Dans ce domaine, bien d’autres grandes puissances, ces « prédateurs » que sont l’Iran, la Russie et la Chine, mais aussi la Turquie, ont désormais remplacé les Etats-Unis et les Européens au Proche et au Moyen-Orient. Autant de nations qui disposent de relais financiers et humains plus puissants que la France dans la région, et qui n’auront aucun intérêt à voir le Liban basculer dans la révolution ou la réforme pour préserver leur propre agenda en Méditerranée orientale. L’Iran notamment, mis en cause en raison de ses liens avec le Hezbollah et les autres partis chiites, peut se sentir effectivement libre d’intervenir s’il estime devoir protéger ses coreligionnaires.

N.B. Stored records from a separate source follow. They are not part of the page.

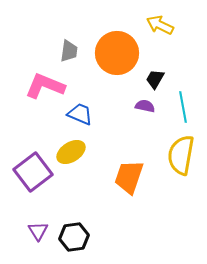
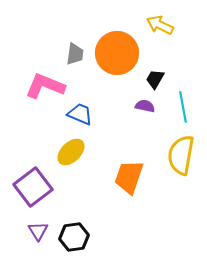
gray trapezoid: moved 6 px right, 3 px down
yellow ellipse: rotated 12 degrees counterclockwise
purple square: moved 15 px down
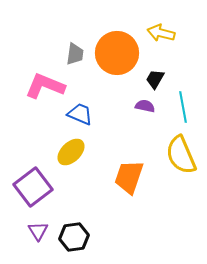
yellow arrow: moved 1 px right, 8 px down; rotated 12 degrees counterclockwise
yellow semicircle: rotated 33 degrees counterclockwise
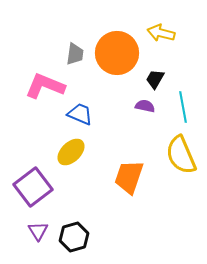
black hexagon: rotated 8 degrees counterclockwise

La classe politique libanaise elle-même poursuit un jeu ambigu, en appelant à l’intervention des « forces extérieures ». Lesquelles, et dans quel but – le bien commun, ou sa propre préservation ? – cela reste à voir. A l’image du Hirak en Algérie, c’est peut-être de la rue libanaise, animée par la colère et le désespoir, qu’émergera la force de changement la plus capable.
Par Ardavan Amir-Aslani.
Paru dans Le Nouvel Economiste du 18/08/2020.